There is nothing halachically wrong with women praying with Tallit and Tefillin, is there?

 
The Women of the Wall have turned religious articles into PR props, as Anat Hoffman demonstrated by donning her Tallit at a Knesset hearing. Objects of sanctity cannot and should not be used to garner public attention.

Do you support the Sharansky Plan?

 
The Sharansky Plan would cost tens of millions of dollars and won’t address the problem. The Kotel area called “Robinson’s Arch” was used by the Women of the Wall for years. They have not outgrown it, but they’ve declared the Sharansky Plan “irrelevant” and said they will insist upon praying in the “Traditional Section” even if the plan is implemented.

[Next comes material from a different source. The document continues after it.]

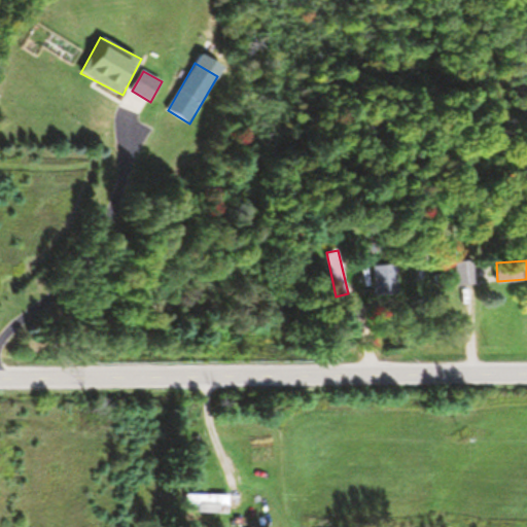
[(399,264),(374,264),(374,292),(399,292),(399,264)]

This tiny group will continue to disrupt those who simply wish to preserve the traditions that reach back thousands of years and have held us together as a Jewish nation.

3 thoughts on “FAQ

  1. BS”D

    While I totally support W4W I believe the FAQ section “There is nothing halachically wrong with women praying with Tallit and Tefillin, is there?” – should clearly explain both halacha and minhagei Yisrael in this area of concern.

    Kol hakavod W4W

    • The WOW spend lots of energies saying “”Rashi’s daughters prayed with Tefillin”. The research I have done, does not seem to justify this statement. Chances are likely that if Rashi’s daughter prayed with Tefillin, they did it EVER day PRIVATELY and not only on Rosh Chodesh.

    • Dina Grossman Kjaergaard

      Very good point, Joel Nowicki. It’s been three years since you made it … I’d like to ask W4W to expand on the FAQ as you suggest!